## PROBLEM DETAILS
Pull every line with "baseline" from the data.

--*--

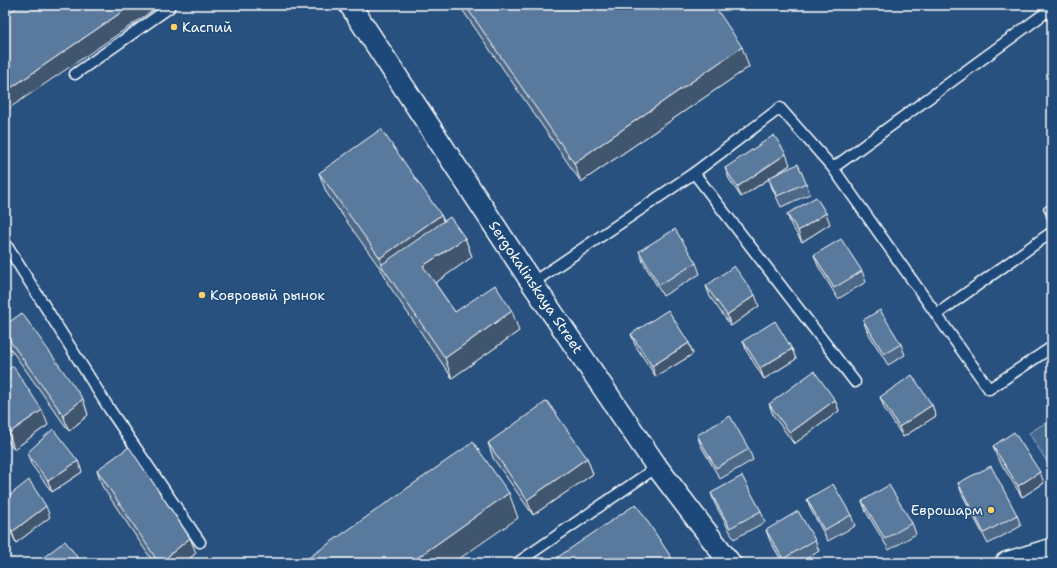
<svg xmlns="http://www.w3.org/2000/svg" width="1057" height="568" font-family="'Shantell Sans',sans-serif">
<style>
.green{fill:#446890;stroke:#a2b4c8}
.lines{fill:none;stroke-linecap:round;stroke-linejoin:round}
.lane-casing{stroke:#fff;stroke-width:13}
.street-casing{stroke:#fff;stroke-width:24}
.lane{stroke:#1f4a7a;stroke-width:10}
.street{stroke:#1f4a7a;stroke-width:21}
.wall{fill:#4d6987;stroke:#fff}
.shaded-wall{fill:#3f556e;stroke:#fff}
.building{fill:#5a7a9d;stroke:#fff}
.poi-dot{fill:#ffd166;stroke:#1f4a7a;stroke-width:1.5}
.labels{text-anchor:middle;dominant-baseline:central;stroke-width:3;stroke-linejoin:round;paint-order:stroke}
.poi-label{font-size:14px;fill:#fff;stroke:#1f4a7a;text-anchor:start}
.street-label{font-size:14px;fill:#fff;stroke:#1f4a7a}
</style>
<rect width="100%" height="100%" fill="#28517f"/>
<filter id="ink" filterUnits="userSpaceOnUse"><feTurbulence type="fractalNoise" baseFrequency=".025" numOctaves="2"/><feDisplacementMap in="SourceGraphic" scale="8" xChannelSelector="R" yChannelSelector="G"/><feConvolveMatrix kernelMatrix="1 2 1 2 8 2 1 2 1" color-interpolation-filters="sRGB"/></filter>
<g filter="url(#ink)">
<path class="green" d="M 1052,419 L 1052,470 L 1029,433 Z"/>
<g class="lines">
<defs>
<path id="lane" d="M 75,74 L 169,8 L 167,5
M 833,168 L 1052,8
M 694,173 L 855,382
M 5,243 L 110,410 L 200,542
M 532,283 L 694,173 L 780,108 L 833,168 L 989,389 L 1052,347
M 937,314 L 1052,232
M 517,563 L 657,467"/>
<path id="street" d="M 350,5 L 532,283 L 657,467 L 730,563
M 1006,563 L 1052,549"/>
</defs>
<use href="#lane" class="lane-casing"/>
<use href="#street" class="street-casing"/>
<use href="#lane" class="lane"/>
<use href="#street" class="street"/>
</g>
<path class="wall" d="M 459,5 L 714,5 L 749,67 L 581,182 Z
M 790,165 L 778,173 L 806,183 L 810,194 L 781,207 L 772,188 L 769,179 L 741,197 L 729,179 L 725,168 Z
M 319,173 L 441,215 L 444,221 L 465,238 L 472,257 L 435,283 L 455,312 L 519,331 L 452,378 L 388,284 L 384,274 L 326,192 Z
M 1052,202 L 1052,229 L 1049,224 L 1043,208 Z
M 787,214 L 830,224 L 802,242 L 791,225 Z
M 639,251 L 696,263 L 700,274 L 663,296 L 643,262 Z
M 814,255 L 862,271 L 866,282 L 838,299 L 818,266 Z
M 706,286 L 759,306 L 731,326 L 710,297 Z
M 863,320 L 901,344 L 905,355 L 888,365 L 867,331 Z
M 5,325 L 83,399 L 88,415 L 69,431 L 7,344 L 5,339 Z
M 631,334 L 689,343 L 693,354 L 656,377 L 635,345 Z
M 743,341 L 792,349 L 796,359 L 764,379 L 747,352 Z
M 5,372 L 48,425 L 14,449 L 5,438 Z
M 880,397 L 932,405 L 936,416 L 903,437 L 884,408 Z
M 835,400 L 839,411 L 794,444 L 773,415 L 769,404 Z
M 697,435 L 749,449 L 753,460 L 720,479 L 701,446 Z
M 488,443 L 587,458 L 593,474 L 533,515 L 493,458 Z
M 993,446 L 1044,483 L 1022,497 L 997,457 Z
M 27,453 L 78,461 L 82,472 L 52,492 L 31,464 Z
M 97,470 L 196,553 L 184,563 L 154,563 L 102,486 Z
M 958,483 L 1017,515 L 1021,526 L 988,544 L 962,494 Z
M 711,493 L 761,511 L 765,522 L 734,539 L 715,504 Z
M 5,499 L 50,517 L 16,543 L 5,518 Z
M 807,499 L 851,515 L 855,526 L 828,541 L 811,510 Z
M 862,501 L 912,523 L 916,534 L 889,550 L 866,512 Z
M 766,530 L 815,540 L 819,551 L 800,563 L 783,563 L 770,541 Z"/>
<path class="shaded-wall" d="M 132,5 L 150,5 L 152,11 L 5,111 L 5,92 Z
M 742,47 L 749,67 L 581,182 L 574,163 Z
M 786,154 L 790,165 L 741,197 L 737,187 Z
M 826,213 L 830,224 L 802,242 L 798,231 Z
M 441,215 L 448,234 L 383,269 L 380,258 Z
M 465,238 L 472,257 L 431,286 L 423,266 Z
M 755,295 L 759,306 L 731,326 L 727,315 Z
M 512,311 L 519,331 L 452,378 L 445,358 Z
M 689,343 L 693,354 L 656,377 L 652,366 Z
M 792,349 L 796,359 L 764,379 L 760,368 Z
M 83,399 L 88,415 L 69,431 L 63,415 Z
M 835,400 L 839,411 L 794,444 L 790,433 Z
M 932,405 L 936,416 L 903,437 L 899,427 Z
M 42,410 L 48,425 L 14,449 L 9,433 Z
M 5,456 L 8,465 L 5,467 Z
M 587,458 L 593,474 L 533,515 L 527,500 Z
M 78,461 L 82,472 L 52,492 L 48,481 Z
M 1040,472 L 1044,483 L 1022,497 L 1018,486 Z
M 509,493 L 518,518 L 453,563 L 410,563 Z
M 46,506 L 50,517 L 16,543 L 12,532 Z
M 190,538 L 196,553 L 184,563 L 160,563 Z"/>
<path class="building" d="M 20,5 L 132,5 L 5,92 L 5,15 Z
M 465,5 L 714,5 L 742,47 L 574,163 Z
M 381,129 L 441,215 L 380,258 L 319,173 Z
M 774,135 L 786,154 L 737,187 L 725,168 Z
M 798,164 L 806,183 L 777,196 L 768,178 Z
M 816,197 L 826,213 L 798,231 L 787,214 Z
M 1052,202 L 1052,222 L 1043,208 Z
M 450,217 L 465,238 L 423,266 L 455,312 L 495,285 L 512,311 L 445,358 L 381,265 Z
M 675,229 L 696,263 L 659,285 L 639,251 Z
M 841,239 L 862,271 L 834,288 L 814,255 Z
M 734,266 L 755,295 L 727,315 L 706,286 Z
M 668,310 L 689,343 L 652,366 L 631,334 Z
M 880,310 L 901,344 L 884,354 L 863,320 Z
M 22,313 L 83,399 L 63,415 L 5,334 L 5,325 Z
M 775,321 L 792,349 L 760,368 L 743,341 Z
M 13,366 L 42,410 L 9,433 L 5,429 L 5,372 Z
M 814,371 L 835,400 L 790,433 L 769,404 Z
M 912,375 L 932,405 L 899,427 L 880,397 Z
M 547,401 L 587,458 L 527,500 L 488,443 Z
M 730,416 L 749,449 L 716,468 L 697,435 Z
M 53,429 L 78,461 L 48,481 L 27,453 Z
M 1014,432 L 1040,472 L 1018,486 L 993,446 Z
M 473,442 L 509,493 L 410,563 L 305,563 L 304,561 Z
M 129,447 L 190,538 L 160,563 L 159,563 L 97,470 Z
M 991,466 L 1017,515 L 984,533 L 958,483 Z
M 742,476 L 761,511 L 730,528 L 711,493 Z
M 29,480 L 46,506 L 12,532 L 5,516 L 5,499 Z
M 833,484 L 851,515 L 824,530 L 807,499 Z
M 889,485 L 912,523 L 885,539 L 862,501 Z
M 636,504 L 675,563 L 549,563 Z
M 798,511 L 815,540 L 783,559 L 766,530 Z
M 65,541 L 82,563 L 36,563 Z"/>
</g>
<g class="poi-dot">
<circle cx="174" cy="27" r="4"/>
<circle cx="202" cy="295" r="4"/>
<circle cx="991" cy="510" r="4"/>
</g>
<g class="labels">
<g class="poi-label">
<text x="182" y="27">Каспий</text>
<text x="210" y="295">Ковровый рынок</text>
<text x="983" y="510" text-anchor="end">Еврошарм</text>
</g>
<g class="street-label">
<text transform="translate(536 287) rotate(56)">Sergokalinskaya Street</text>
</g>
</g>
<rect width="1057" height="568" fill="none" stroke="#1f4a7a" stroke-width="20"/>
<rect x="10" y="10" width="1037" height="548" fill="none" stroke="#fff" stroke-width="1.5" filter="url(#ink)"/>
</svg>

--*--

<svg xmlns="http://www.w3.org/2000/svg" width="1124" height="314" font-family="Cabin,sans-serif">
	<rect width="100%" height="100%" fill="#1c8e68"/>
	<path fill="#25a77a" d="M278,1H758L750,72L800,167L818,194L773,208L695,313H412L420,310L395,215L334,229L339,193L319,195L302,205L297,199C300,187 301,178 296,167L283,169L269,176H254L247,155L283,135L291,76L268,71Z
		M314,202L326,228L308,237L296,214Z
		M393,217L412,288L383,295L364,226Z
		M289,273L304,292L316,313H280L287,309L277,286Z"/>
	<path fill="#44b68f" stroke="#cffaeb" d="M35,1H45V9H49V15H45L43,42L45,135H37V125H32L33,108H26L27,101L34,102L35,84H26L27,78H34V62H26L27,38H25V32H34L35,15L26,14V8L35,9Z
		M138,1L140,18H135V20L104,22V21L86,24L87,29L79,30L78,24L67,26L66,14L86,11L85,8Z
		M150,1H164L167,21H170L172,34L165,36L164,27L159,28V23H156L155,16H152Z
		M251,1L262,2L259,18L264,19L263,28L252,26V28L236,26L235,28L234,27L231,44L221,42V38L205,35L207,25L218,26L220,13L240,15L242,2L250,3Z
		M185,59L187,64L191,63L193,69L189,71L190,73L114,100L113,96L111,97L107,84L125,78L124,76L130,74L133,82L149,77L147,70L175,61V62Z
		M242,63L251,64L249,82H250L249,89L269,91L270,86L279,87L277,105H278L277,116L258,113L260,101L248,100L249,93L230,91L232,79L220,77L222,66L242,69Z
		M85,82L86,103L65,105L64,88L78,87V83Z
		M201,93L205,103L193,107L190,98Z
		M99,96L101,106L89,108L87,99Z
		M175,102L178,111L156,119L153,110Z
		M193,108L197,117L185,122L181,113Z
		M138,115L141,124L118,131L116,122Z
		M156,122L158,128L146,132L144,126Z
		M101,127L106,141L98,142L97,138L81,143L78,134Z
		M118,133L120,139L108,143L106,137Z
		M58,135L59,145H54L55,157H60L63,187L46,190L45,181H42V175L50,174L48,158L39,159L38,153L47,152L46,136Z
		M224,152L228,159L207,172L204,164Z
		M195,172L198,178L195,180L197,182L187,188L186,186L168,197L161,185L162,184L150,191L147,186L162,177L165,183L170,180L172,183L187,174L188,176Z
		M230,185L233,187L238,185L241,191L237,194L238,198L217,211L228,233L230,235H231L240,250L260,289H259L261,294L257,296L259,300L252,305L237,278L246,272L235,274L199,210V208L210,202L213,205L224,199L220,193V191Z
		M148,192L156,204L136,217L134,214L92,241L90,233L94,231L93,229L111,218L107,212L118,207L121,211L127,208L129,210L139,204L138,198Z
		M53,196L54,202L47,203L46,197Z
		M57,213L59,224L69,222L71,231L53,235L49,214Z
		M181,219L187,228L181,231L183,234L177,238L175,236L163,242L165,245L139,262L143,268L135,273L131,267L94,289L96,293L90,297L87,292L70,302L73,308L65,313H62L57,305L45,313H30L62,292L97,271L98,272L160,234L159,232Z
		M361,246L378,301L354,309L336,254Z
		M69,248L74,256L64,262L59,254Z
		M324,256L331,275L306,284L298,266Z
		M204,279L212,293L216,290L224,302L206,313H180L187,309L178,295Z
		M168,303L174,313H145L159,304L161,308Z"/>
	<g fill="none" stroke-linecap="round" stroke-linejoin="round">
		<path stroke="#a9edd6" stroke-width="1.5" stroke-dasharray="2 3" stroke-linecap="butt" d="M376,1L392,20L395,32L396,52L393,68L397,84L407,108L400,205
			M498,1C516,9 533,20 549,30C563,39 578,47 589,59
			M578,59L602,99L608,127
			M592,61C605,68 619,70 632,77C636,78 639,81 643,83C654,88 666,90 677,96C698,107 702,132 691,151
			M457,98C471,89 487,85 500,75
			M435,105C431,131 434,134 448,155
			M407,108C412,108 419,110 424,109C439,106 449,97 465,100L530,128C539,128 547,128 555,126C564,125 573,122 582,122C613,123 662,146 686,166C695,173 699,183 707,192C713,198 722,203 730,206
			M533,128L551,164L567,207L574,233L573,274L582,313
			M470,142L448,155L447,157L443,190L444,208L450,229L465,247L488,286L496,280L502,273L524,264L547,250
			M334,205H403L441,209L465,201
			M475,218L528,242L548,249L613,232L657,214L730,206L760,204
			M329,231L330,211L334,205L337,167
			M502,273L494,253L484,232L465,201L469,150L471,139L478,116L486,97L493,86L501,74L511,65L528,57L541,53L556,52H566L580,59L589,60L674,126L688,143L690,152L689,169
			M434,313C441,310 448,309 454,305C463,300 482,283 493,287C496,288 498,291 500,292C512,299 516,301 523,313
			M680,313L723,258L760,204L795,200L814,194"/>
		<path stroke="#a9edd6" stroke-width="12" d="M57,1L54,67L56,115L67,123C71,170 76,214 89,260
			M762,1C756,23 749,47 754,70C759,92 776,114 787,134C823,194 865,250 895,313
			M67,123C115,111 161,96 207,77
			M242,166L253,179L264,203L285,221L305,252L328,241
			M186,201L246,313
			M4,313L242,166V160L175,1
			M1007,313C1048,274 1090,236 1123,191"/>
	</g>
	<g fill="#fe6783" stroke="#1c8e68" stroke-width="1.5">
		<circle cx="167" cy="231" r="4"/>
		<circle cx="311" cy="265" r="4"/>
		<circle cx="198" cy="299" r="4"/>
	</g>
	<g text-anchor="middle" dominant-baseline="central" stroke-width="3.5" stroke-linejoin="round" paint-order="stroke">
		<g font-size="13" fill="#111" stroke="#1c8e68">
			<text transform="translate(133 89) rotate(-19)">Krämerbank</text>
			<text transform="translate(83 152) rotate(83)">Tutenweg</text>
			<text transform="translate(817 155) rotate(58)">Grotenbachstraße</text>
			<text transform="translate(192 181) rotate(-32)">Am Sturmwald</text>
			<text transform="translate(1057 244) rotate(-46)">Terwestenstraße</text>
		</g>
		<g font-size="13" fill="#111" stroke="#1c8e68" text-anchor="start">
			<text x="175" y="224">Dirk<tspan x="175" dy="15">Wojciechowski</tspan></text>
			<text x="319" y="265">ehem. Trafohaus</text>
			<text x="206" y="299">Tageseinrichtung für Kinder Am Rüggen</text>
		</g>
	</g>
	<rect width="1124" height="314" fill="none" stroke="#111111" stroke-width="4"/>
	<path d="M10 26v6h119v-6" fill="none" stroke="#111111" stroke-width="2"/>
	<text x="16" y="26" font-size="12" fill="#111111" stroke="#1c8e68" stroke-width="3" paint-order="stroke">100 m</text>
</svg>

--*--

## PROBLEM SOLUTION
.labels{text-anchor:middle;dominant-baseline:central;stroke-width:3;stroke-linejoin:round;paint-order:stroke}
	<g text-anchor="middle" dominant-baseline="central" stroke-width="3.5" stroke-linejoin="round" paint-order="stroke">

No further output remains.